I processi hanno individuato gli esecutori dell’omicidio e circoscritto il movente alla lotta condotta da Pio La Torre contro l’organizzazione mafiosa. La relazione di minoranza della Commissione nazionale antimafia della VI legislatura, e la legge che sarà approvata postuma che introduce nel codice penale la previsione del reato di associazione di tipo mafioso (art. 416 bis) e la confisca dei beni alla mafia, portano il suo nome.
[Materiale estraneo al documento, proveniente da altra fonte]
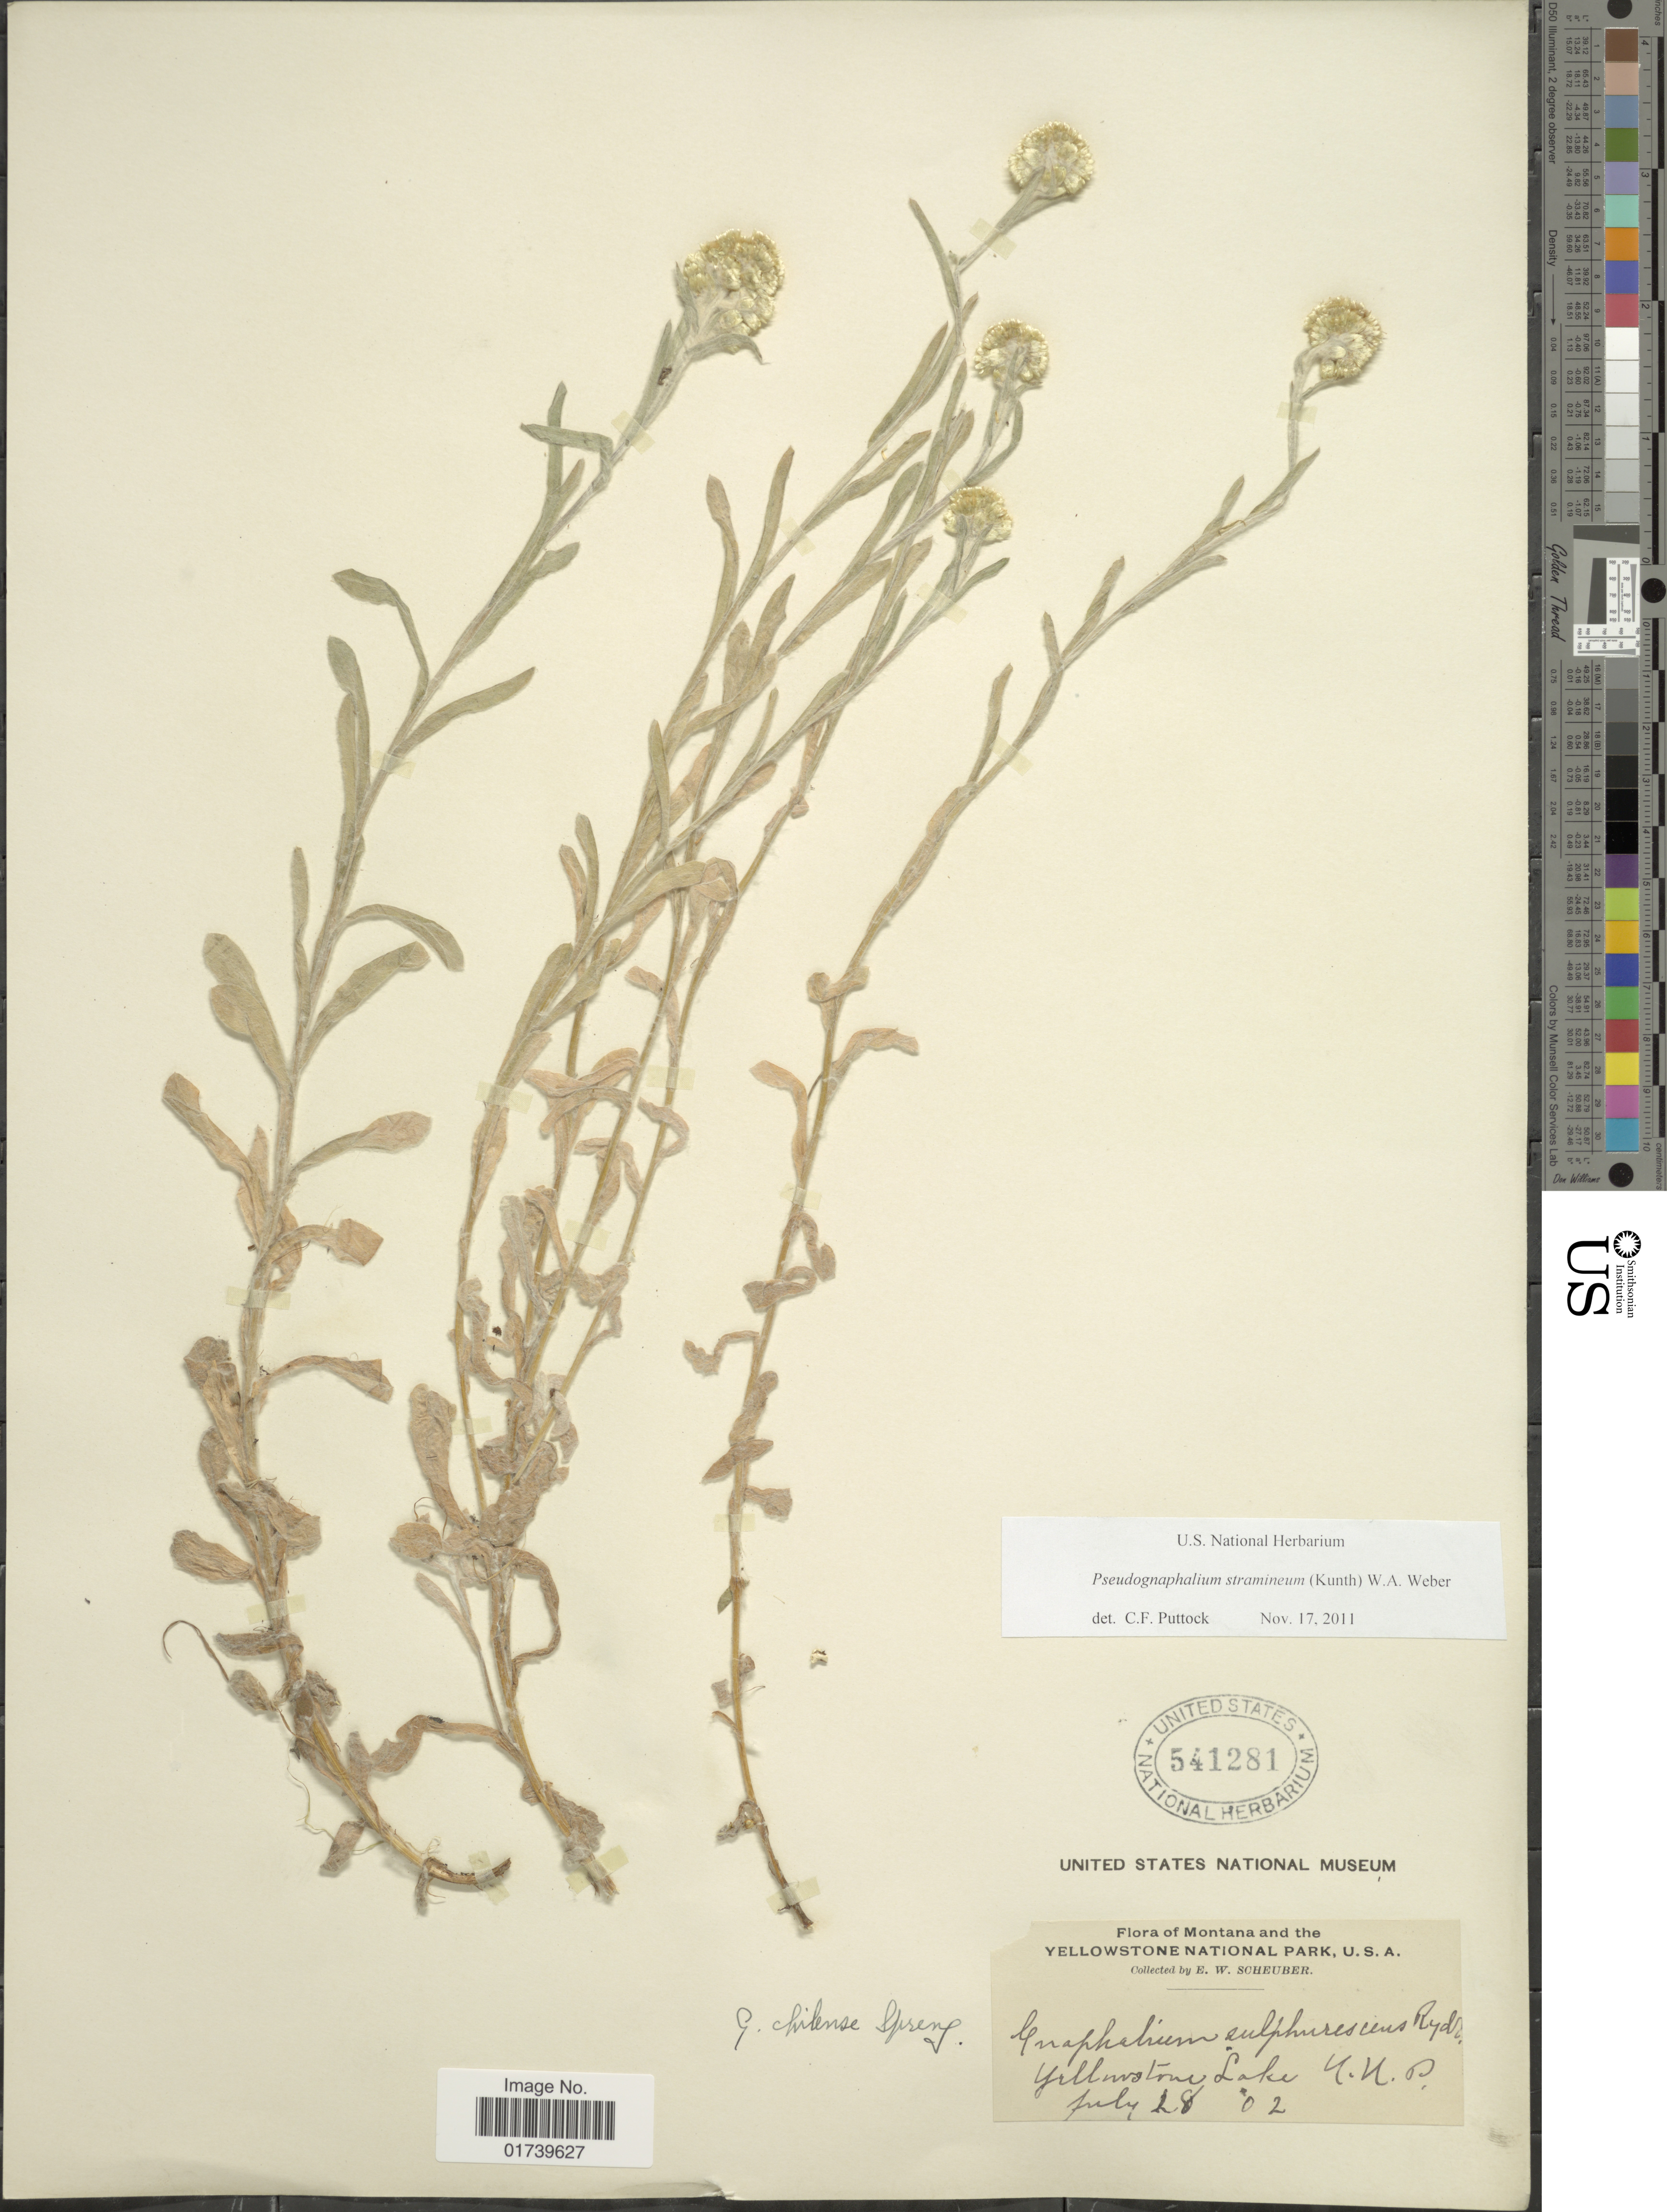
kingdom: Plantae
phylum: Tracheophyta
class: Magnoliopsida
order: Asterales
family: Asteraceae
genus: Pseudognaphalium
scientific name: Pseudognaphalium stramineum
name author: (Kunth) Anderb.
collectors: E. Scheuber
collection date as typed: Transcribed d/m/y: 18/7/2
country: United States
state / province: Montana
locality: Yellowstone National Park, Yellowstone Lake N. N. P.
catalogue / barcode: US 541281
Secondo un pentito, i mandanti sarebbero da individuare tutti all’interno dei vertici mafiosi: Salvatore Riina, Bernardo Provenzano, Pippo Calò, Bernardo Brusca e Antonino Geraci. Ma secondo alcuni non si può escludere la pista atlantica, ovvero che la politica di opposizione del Pci all’installazione dei 112 missili Cruise a Comiso avesse determinato, contribuito o accelerato la condanna a morte del dirigente comunista. Ne erano tra gli altri convinti Luigi Colajanni, suo vice alla direzione del Pci siciliano durante la breve stagione politica che lo condusse alla morte, e Giovanni Falcone.
Un libro stampato dall’Istituto poligrafico europeo, frutto di un convegno organizzato dalla Fondazione Gramsci e dall’Istituto Gramsci siciliano, curato da Tommaso Baris e Gregorio Sorgonà, ritorna adesso sulla biografia di Pio La Torre. Gli autori hanno inteso escludere esplicitamente una prospettiva celebrativa e teleologica che riducesse il dirigente comunista siciliano al solo impegno antimafia. Non hanno tuttavia evitato – e a ragione – un approccio empatetico con l’uomo politico che ha consapevolmente voluto testimoniare, con il massimo sacrificio, la verità della sua causa.